The government said that it will “clarify the legislation” to reinforce the importance of proportionality when assessing the risks for alternative mechanisms of data transfer.
“Currently organisations subject to the UK GDPR need to carry out a transfer impact assessment for every transfer for personal data to a country without adequacy status where they rely on transfer tools like standard contractual clauses,” Rosie Nance said. “This obligation continues to apply while we await further detail on DCMS’s proposals. Some UK organisations will also need to continue to comply with EU requirements as they have obligations under the EU GDPR.”
The government said it will also take forward reforms “that better enable the UK to approach adequacy assessments with a focus on risk-based decision-making and outcomes, and continuing to support the UK’s commitments relating to data flows”.

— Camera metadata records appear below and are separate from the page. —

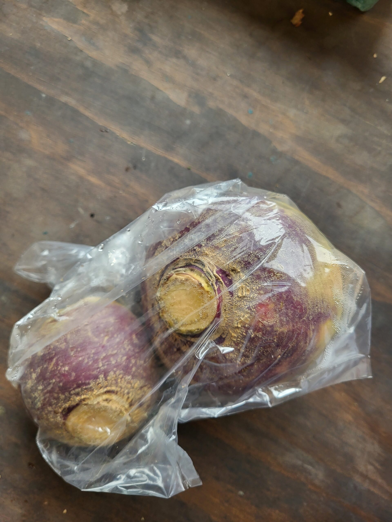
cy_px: 261
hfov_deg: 53.1
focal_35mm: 26
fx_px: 393
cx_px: 196
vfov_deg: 67.3
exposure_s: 1/120
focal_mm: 5.4
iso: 125
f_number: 1.8
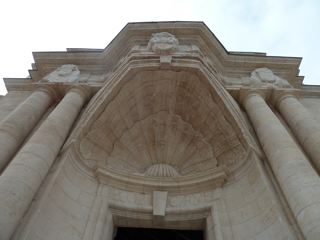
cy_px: 120
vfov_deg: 54.9
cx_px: 160
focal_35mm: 25
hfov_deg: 69.4
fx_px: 231
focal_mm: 4.1
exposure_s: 1/800
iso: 80
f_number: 3.3
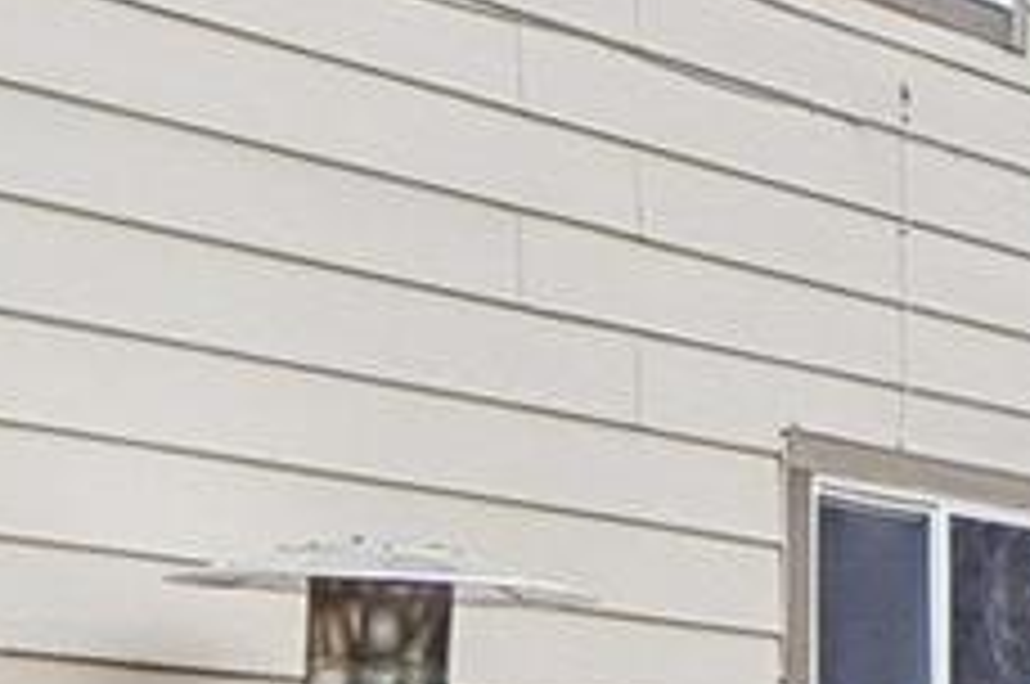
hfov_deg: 16.2
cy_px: 1058
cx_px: 738
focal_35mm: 126
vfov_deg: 10.4
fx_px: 3600
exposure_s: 1/100
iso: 100
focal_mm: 12
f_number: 8
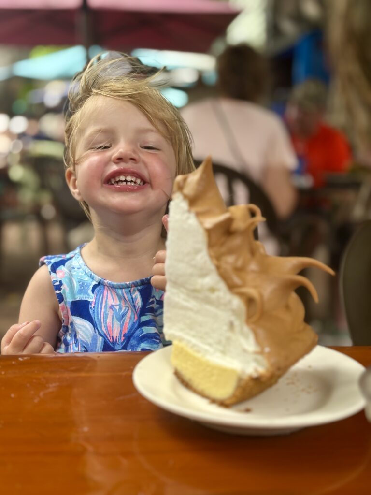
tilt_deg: -8.4
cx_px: 186
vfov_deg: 36.8
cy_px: 248
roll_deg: -0.6
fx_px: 743
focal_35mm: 52
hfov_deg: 28.0
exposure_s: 1/121
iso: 32
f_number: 1.6
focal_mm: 5.96
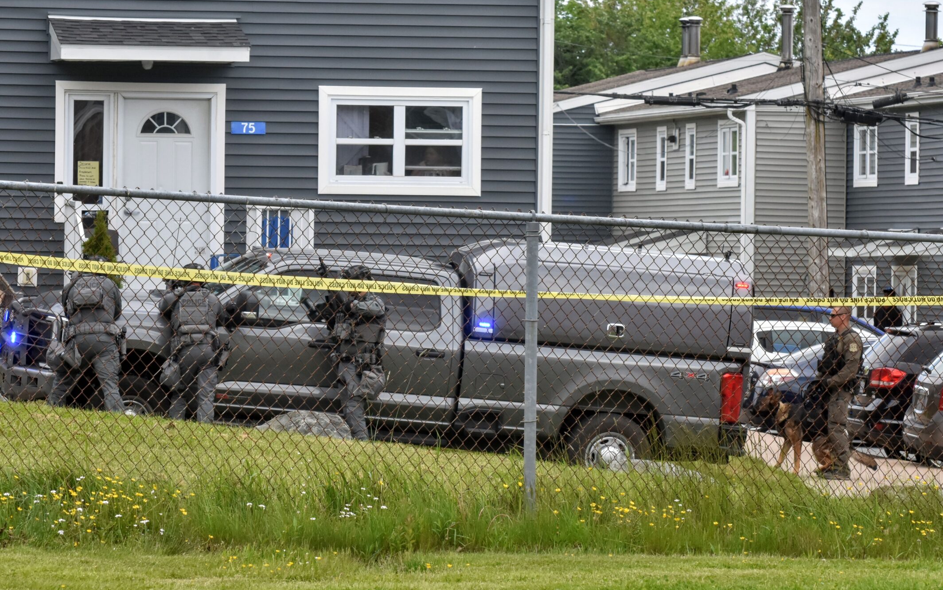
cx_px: 518
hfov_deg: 10.2
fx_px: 5294
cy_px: 267
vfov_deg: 6.4
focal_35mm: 206
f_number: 8
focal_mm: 112
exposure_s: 1/833
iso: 800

Nance said: “No further detail has been provided on adequacy decisions. The government has said they are pursuing adequacy decisions with priority jurisdictions, including the US.”
“This is one area where the balance between promoting the opportunities free flows of data can bring, and maintaining the UK’s adequacy status with the EU, could be tricky. Awarding unqualified adequacy status to the US would make doing business with the US simpler, but could jeopardise the UK’s adequacy status with the EU, which would mean a lot of extra complexity for international organisations with a presence in the EU and UK, as well as for UK organisations doing business with the EU,” she said.

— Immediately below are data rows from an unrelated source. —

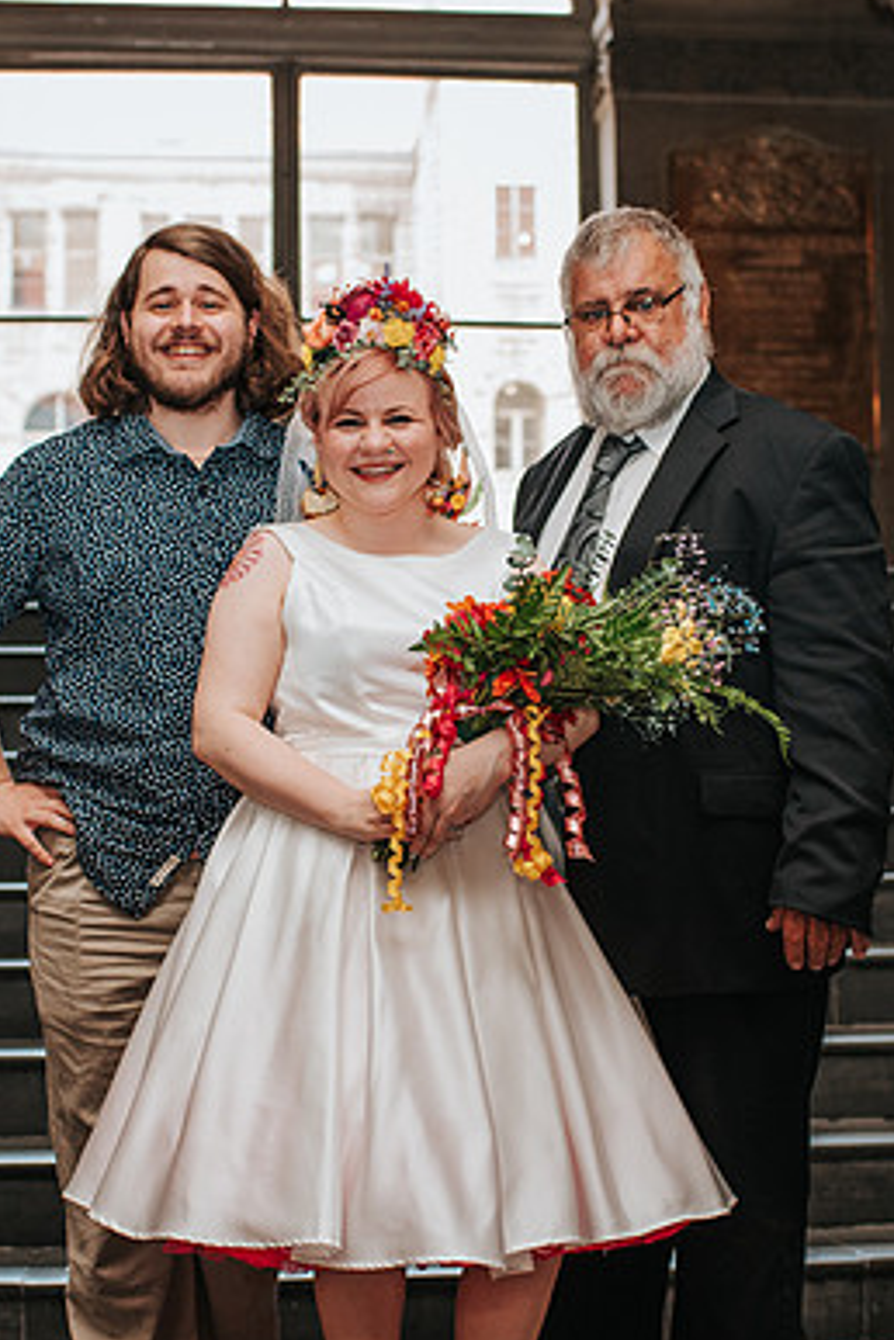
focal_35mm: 61
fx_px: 2272
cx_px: 391
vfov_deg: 32.9
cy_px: 696
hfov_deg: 22.2
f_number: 3.2
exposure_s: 1/200
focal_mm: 35
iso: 1000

In its consultation paper last year, the government said it was considering withdrawing the requirement for consent to cookies from UK law. DCMS has not confirmed that the government will press ahead with that plan.
Cookies are small text files that record internet users' online activity. They are vital to the operation of websites and to the digital advertising ecosystem.

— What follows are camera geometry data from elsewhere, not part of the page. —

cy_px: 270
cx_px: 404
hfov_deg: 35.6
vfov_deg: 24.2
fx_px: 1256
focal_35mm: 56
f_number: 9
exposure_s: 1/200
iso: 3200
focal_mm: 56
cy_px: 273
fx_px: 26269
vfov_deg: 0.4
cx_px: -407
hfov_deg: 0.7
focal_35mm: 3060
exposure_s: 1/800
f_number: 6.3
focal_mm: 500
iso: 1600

However, current rules, set out in the Privacy and Electronic Communications Regulations (PECR) in the UK, prohibit the storing and accessing of information on users' computers unless those users have given their consent on the basis that they have had access to clear and comprehensive information about the purposes of the processing. An exception to the consent requirements exists where the cookie is "strictly necessary" for the provision of a service explicitly requested by the user.
In the immediate term, the government plans to allow cookies to be placed without the user’s consent for a small number of purposes, which have not yet been set out in full. Nance said: “It is unclear at this stage how much impact this change will have for UK users, as international organisations tend to take a regional approach to compliance, so might continue follow EU requirements in the UK.”
In the future, the government intends to legislate to remove the need for websites to display cookie banners to UK residents, as well as moving to an opt-out model of consent. Lees said: “There is to be a shift to an ‘opt out’ model, similar to the current ‘soft opt-in’ exemption to marketing currently under PECR. The government will work with the industry to develop browser-based solutions to manage a person’s consent preferences, to support the model.”
Nance said: “The proposal to allow users to manage consent preferences in the browser has the potential to really change user experience. DCMS is looking to lead on an initiative to find a user-friendly, privacy-friendly solution.”
Other changes to the PECR regime include stiffening the penalties that the ICO can impose to tackle nuisance marketing. The level of maximum fines that can be imposed under PECR are therefore to be increased to align with what the ICO can already impose against organisations that breach UK data protection law, where fines of up to £17.5m or 4% of a business’ annual global turnover, whichever is highest, can be levied.